--- GIVEN DATA Enclosed Below ---

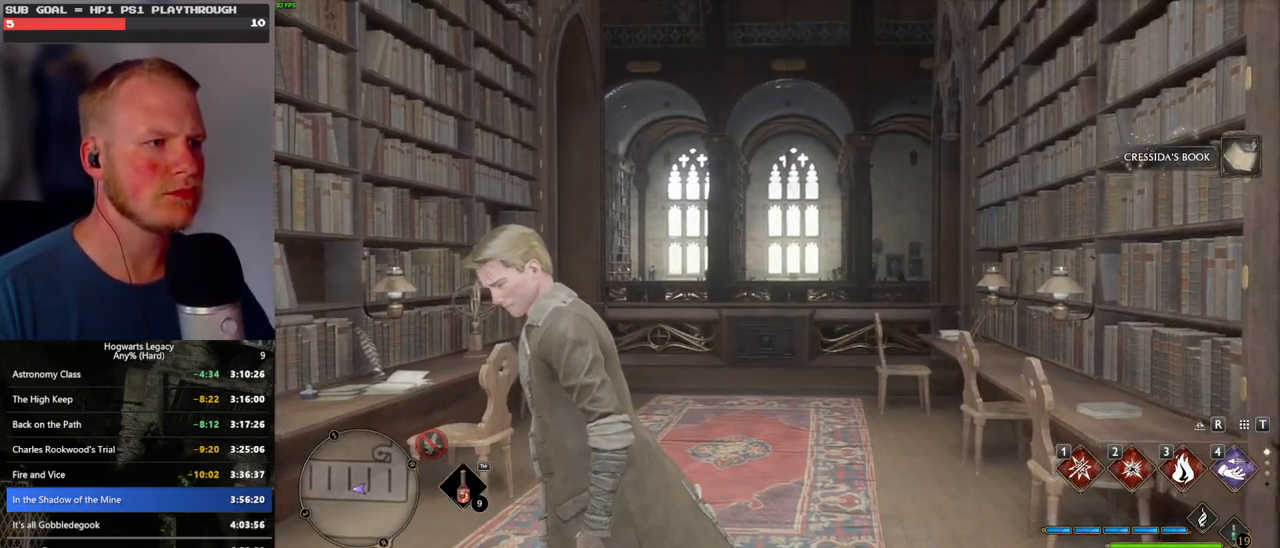
{"keys": ["w"], "mouse": [], "events": [[16, "space", "down"], [116, "space", "up"], [416, "space", "down"], [483, "space", "up"]]}
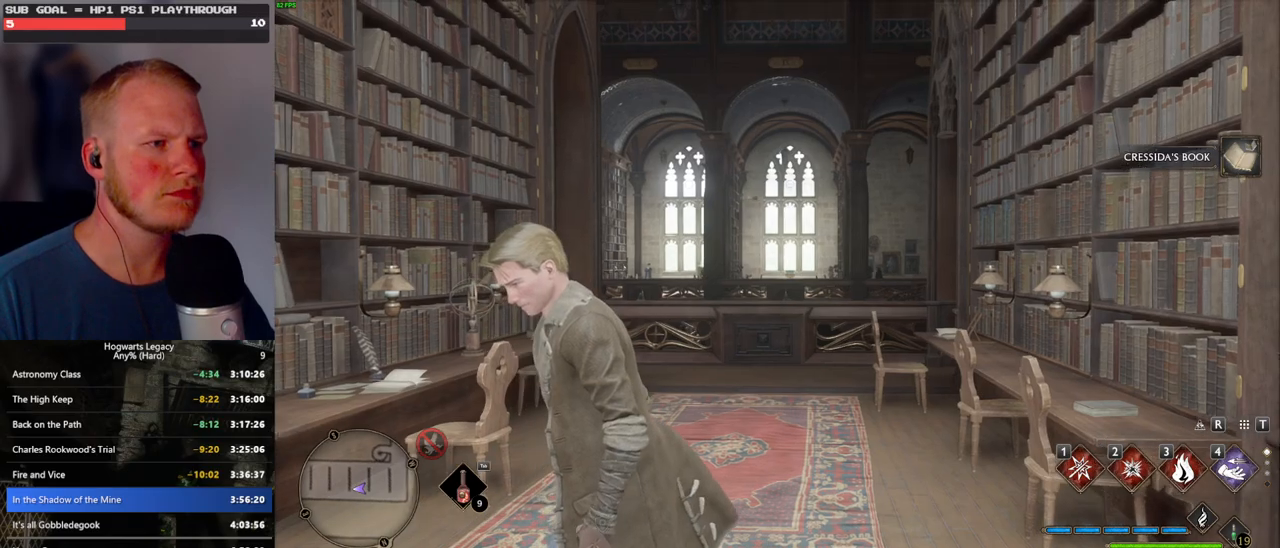
{"keys": ["space", "w"], "mouse": [], "events": [[83, "space", "down"], [166, "space", "up"], [266, "space", "down"], [350, "space", "up"], [433, "space", "down"]]}
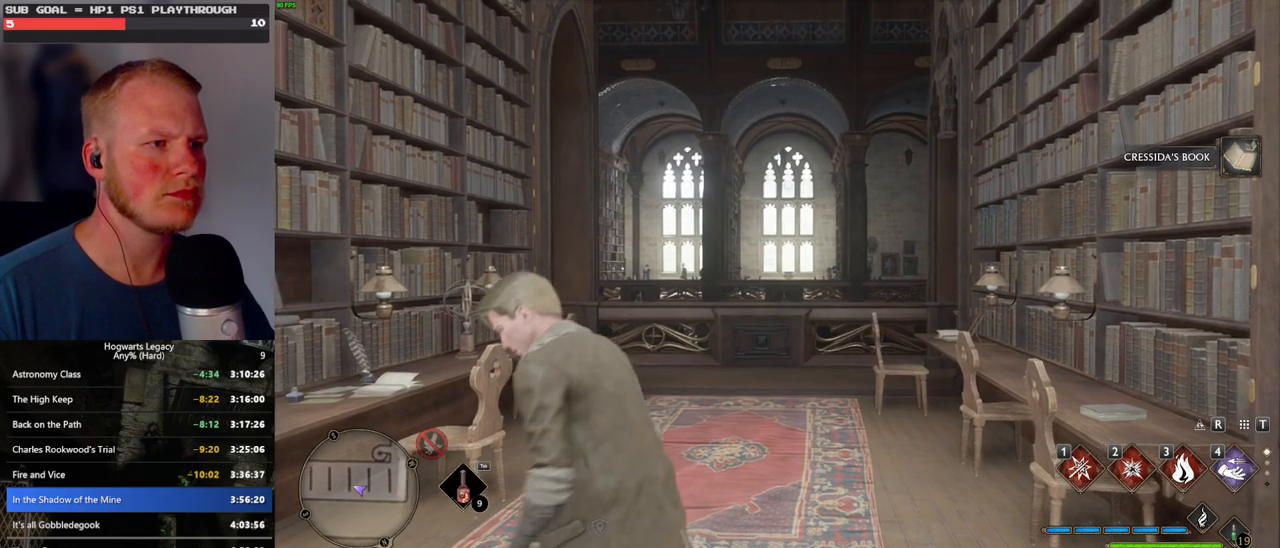
{"keys": ["w"], "mouse": [], "events": [[16, "space", "up"], [83, "space", "down"], [133, "space", "up"], [250, "shift_l", "down"], [383, "shift_l", "up"]]}
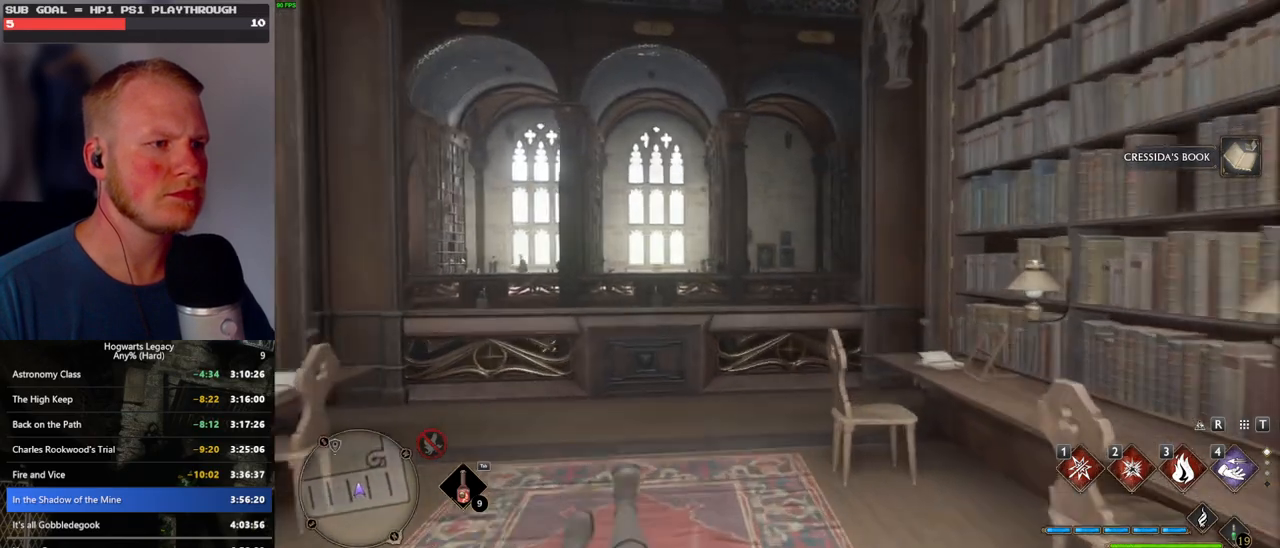
{"keys": ["w"], "mouse": [], "events": []}
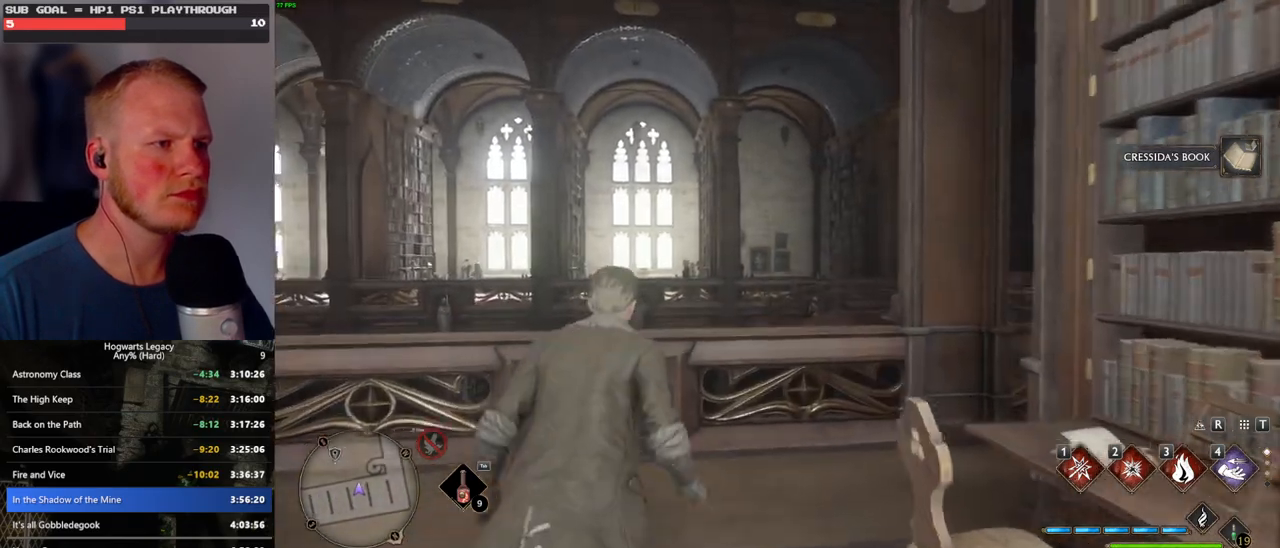
{"keys": ["w"], "mouse": [], "events": [[333, "4", "down"], [500, "4", "up"]]}
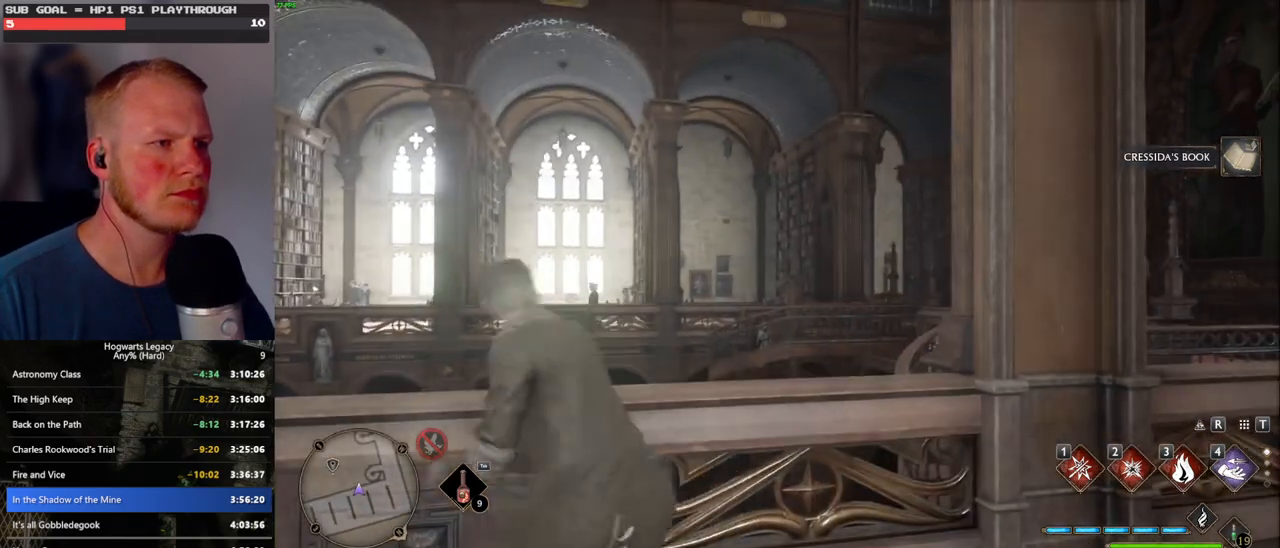
{"keys": [], "mouse": [], "events": [[316, "w", "up"]]}
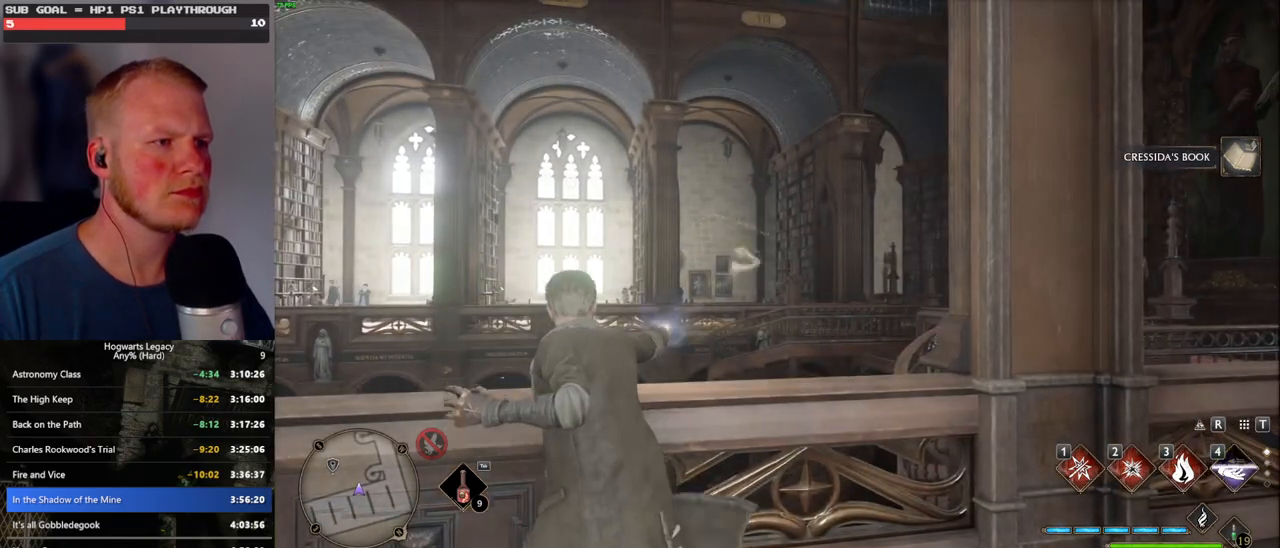
{"keys": [], "mouse": [], "events": []}
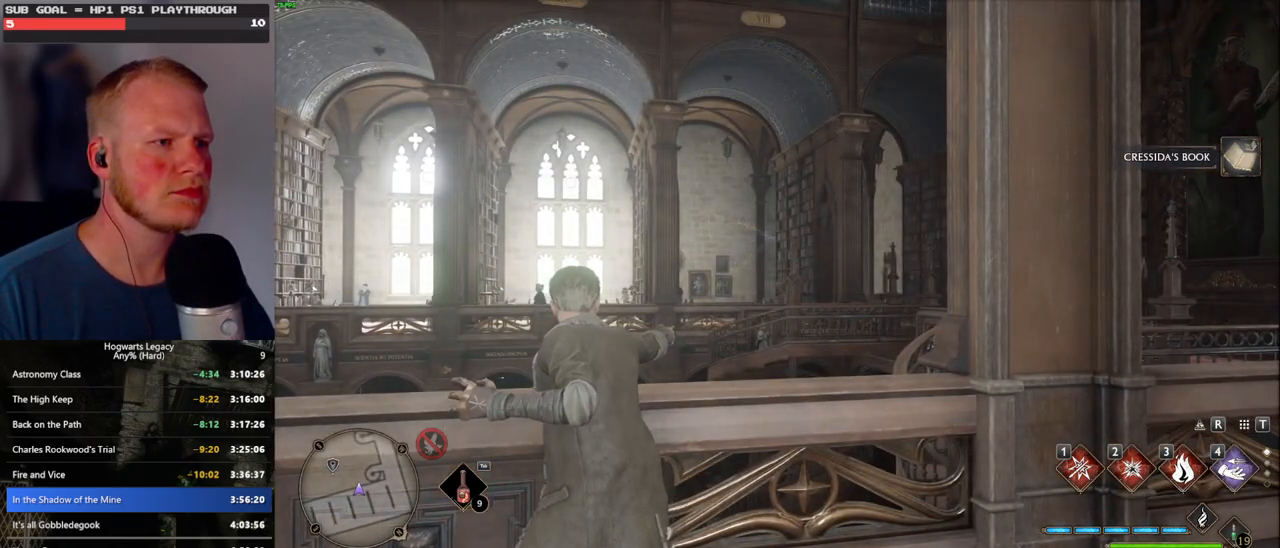
{"keys": [], "mouse": [], "events": []}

--- End of Enclosed GIVEN DATA ---

WHAT THE TASK REQUIRES
Could you please return each line of the material exactly, dropping the pictures?

SOLUTION TO THIS PROBLEM
{"keys": ["w"], "mouse": [], "events": [[16, "space", "down"], [116, "space", "up"], [416, "space", "down"], [483, "space", "up"]]}
{"keys": ["space", "w"], "mouse": [], "events": [[83, "space", "down"], [166, "space", "up"], [266, "space", "down"], [350, "space", "up"], [433, "space", "down"]]}
{"keys": ["w"], "mouse": [], "events": [[16, "space", "up"], [83, "space", "down"], [133, "space", "up"], [250, "shift_l", "down"], [383, "shift_l", "up"]]}
{"keys": ["w"], "mouse": [], "events": []}
{"keys": ["w"], "mouse": [], "events": [[333, "4", "down"], [500, "4", "up"]]}
{"keys": [], "mouse": [], "events": [[316, "w", "up"]]}
{"keys": [], "mouse": [], "events": []}
{"keys": [], "mouse": [], "events": []}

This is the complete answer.